The total concentration of carbonates against pH

Fig. 6

The equilibrium concentration (C*) and supersaturation (S) against pH

Fig. 7

The final theoretical precipitation amount for Test numbers 1 and 26

In this work, KCl is used as a tracer for RTD study and its concentration is estimated using its relation with EC. The relation is obtained by a separate experiment and since the EC of pure water is \( 340\frac{\mu S}{cm} \), it should be subtracted from the measured EC of prepared solutions in the range of C_KCl = 0.05–0.15 mol/L. The fitted line obeys the following relation:

$$ \begin{array}{*{20}c} {{\text{EC}}* = 110597C_{\text{KCl}} ;} & {R^{2} = 0.93} \\ \end{array} $$

(35)

where EC* is the measured electrical conductivity in \( \mu S/cm \) minus 340. The RTD experiments were done without gas flow and under 3000 rpm and 3.5 L/min of liquid flow.
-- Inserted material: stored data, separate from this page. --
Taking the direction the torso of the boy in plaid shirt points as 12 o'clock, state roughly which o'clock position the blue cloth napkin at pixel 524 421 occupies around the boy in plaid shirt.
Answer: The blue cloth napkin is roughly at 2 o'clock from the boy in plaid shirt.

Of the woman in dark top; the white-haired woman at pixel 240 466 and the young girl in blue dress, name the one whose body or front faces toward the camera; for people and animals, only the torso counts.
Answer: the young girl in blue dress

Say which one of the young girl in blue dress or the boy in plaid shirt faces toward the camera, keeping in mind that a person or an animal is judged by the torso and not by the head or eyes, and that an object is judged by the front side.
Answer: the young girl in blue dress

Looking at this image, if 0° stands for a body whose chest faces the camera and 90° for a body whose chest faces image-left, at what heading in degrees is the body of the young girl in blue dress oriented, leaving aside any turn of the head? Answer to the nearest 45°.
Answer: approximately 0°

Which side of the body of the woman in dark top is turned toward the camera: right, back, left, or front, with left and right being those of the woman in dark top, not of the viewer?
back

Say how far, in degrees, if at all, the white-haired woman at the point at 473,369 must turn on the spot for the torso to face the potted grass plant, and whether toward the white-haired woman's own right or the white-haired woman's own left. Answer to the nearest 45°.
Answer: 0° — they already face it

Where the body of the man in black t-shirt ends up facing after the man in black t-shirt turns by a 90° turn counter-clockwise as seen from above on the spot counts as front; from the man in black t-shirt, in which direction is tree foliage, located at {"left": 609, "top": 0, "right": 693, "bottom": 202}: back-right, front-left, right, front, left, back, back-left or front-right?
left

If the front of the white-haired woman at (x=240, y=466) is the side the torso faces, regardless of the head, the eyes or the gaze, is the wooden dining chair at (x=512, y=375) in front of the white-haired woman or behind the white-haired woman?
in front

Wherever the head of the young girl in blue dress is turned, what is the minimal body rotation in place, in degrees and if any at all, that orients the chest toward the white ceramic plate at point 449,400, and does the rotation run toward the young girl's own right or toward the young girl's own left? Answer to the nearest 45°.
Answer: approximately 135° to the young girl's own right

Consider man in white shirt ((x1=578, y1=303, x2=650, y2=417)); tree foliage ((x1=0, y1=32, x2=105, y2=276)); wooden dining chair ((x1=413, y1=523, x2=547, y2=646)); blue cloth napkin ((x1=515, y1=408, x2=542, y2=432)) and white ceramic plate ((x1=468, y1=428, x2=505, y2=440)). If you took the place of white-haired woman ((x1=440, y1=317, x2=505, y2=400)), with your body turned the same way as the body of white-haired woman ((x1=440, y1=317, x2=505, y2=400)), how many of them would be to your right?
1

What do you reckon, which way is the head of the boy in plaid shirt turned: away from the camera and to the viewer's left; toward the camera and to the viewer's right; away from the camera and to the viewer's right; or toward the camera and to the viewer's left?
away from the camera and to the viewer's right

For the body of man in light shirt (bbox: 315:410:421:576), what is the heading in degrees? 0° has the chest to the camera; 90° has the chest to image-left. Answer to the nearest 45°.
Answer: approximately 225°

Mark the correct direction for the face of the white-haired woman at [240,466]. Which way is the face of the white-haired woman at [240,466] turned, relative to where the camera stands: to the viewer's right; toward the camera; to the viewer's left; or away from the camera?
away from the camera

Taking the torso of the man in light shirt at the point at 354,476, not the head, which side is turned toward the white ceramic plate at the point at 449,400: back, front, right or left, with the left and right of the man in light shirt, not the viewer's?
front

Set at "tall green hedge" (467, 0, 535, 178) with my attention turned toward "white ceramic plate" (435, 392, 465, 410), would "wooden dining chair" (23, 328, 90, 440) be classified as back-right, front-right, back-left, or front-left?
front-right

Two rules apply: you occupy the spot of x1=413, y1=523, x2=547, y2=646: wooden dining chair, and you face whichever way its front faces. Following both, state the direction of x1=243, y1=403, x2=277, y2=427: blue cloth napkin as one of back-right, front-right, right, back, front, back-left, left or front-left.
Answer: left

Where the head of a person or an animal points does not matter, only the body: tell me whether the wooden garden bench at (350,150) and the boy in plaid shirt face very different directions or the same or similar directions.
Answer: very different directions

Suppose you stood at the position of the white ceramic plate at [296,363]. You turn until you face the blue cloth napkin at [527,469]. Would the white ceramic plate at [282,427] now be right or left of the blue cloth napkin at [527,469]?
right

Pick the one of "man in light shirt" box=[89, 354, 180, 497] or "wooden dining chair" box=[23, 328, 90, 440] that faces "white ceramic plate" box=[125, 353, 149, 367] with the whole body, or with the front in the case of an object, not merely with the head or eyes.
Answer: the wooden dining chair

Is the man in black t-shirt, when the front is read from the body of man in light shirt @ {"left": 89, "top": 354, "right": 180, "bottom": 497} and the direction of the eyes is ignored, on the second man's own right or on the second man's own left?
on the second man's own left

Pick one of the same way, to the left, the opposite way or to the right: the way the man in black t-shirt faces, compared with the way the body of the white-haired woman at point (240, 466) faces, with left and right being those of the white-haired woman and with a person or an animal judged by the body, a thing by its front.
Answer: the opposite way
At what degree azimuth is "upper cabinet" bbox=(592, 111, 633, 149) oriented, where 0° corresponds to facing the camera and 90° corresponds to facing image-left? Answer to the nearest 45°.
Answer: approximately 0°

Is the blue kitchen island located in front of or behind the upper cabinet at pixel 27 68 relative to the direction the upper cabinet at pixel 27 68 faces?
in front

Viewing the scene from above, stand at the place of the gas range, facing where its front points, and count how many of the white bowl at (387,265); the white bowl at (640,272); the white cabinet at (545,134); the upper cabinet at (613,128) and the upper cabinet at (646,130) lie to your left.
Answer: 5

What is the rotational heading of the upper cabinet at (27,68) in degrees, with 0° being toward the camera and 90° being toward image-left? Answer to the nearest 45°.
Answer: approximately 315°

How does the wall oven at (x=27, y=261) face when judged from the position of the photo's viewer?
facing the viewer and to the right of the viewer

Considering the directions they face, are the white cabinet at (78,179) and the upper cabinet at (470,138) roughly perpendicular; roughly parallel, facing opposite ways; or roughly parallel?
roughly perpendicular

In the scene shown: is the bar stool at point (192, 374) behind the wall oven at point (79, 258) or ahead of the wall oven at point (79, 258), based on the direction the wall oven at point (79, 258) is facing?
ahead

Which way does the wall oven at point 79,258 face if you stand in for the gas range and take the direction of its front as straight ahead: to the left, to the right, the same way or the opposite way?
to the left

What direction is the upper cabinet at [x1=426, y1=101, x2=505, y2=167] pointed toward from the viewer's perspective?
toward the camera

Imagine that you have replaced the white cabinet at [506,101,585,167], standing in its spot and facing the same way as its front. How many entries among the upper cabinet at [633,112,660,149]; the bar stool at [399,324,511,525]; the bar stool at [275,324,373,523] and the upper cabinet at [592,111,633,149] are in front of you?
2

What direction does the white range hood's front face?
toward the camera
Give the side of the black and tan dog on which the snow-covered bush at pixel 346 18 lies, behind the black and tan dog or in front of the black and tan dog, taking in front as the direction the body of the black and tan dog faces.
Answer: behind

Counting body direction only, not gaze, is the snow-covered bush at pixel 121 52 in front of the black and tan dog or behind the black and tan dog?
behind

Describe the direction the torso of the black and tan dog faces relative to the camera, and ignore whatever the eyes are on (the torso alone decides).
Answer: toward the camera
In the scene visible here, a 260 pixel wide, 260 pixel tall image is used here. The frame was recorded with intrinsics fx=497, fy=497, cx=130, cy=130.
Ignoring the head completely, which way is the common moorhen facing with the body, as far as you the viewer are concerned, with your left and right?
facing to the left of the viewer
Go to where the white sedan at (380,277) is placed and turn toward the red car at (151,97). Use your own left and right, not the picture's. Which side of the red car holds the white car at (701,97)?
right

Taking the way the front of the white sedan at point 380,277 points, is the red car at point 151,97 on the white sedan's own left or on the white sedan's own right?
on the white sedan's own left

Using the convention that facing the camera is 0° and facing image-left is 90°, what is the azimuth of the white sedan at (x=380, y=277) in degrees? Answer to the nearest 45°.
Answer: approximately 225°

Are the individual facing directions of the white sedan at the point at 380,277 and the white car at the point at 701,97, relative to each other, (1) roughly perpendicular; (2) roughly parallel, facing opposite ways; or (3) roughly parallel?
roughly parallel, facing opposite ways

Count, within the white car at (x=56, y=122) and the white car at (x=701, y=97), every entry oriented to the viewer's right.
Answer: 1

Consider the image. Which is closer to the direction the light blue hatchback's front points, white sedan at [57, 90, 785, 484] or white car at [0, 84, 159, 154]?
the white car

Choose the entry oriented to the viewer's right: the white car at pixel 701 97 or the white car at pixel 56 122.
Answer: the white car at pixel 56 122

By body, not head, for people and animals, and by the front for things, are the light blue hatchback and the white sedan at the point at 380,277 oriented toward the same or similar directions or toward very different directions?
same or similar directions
The initial KCl was added thoroughly in order to run a pulse experiment and to have the following relation:

$$ E_{i} = E\left( {t_{i} } \right) = \frac{{C_{i} }}{{\sum\nolimits_{i} {C_{i} \Delta t_{i} } }} = \frac{{{\text{EC}}_{i}{*} }}{{\sum\nolimits_{i} {{\text{EC}}_{i}* \Delta t_{i} } }} $$

(36)

Figure 8 compares the experimental RTD of the system equipped with pall and saddle packings and theoretical RTD proposed in this work for recycled batch system in addition to RTD of plug and mixed flow. According to this figure, the proposed model is the best one for RPB, unless the first point of the experimental data. The deviation of model at the beginning of the test can be attributed to experimental measurement procedure. According to the derivation of theoretical RTD, the mean concentration of tracer in the vessel should be obtain in order to calculate RTD. However, in this work the EC of output flow from vessel was measured. The associated error will be maximum at the beginning and will tend to zero at the end of the experiment. The analysis of the experimental data shows that although \( \tau = 77s \), for pall type packing the mean residence time of the system is \( \bar{t} \approx 75s \) and for saddle type \( \bar{t} \approx 89s \). The difference between two packing type can be related to the actual free volume and overprediction of the model may be attributed to the experimental errors and numerical integration in the Eq. (36).

Fig. 8

The experimental RTD of the system equipped with pall and saddle packings in comparison to the theoretical RTD proposed in this work for recycled batch system in addition to RTD of plug and mixed flow

Conclusion

According to the experimental data of CaCO₃ nanoparticle production via RPB in this work, packing type has the significant effect on particle size but gas flow rate and rotating speed should be investigated in the wider ranges. A simpler and more explicit model for determination of intermediates is proposed for the reaction of CO₂ with Ca(OH)₂ compared to previous ones. According to this theoretical model, pH 11.4 is proposed to obtain more products. An RTD model is proposed and test for RPB reactors.